1. ## Kinematics

A particle travelling in a straight line passes a fixed point O with a velocity of 8m/s and a accerlation of -2m/ $s^2$. It moves in such a manner that t seconds after passing O its accerlation, fm/s^2 , is given by f= a + bt . During the 1st second after passing O it moves through 9m. calculate the value of a and of b.

2. Originally Posted by helloying
A particle travelling in a straight line passes a fixed point O with a velocity of 8m/s and a accerlation of -2m/ $s^2$. It moves in such a manner that t seconds after passing O its accerlation, fm/s^2 , is given by f= a + bt . Mr F says: I like using a for acceleration so I'm gonna change this to ${\color{red}\alpha + \beta t}$.

During the 1st second after passing O it moves through 9m. calculate the value of a and of b. I dont really understand this question.
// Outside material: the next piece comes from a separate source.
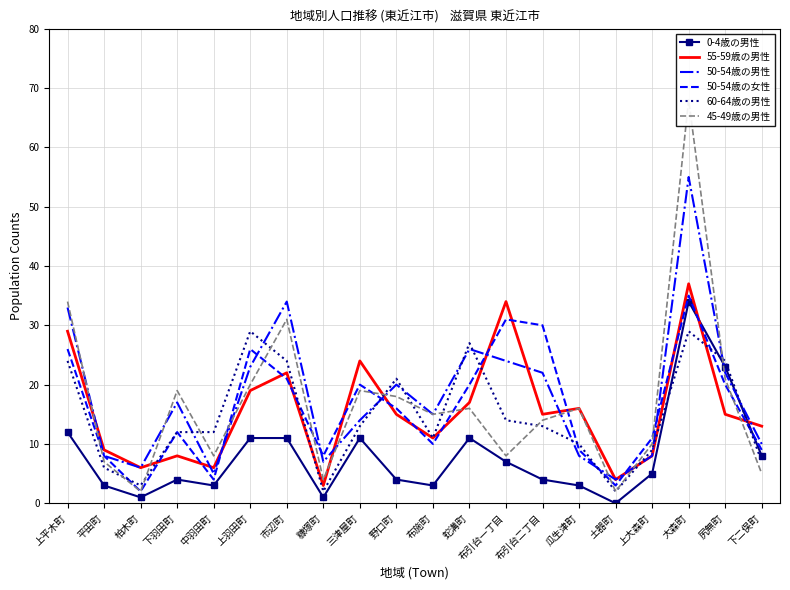

Rank the series at 大森町 from lowest to highest value.

60-64歳の男性, 0-4歳の男性, 50-54歳の女性, 55-59歳の男性, 50-54歳の男性, 45-49歳の男性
This qn is so long and i cant imagine how the particle move.
Let $t = 0$ be when the particle passes the fixed point O. Then you have:

$a = \alpha + \beta t$ subject to the boundary conditions that when $t = 0 \, \text{s}$, $x = 0 \, \text{m}$, $v = 8 \, \text{m/s}$ and $a = -2 \, \text{m/s}^2$.
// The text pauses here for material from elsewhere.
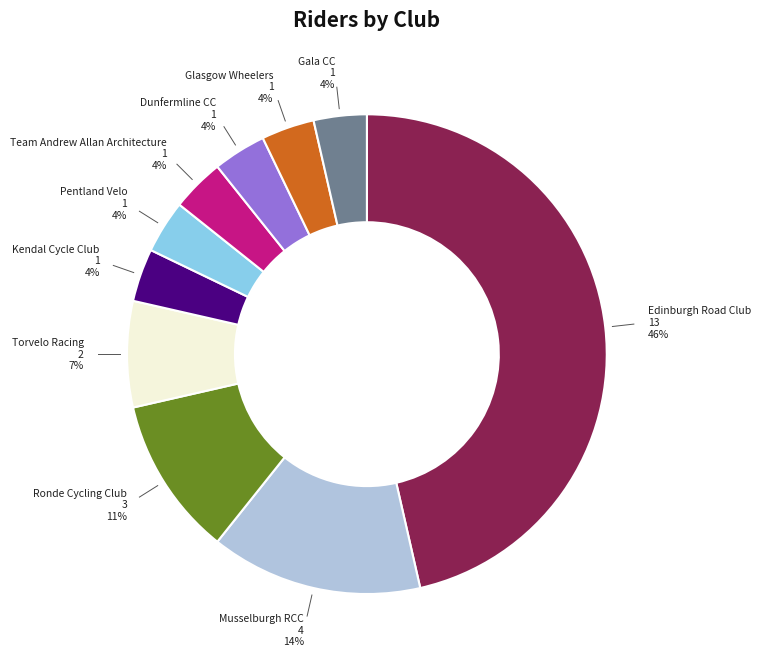

Is there any slice that represents more than half of the pie?

No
$t = 0 \, \text{s}$: $a = \alpha \Rightarrow \alpha = -2$. Therefore $a = -2 + \beta t$.

$a = \frac{dv}{dt} = -2 + \beta t \Rightarrow v = -2t + \frac{\beta}{2} t^2 + C$.

Substitute $v = 8 \, \text{m/s}$ when $t = 0 \, \text{s}$: $C = 8$. Therefore $v = -2t + \frac{\beta}{2} t^2 + 8$.
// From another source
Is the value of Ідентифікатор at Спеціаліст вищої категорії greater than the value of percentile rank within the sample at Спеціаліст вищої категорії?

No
$v = \frac{dx}{dt} = -2t + \frac{\beta}{2} t^2 + 8 \Rightarrow x = -t^2 + \frac{\beta}{6} t^3 + 8t + K$.

Substitute $x = 0 \, \text{m}$ when $t = 0 \, \text{s}$: $K = 0$.

Therefore $x = -t^2 + \frac{\beta}{6} t^3 + 8t$.

Now substitute $x = 9$ when $t = 1$ and solve for $\beta$.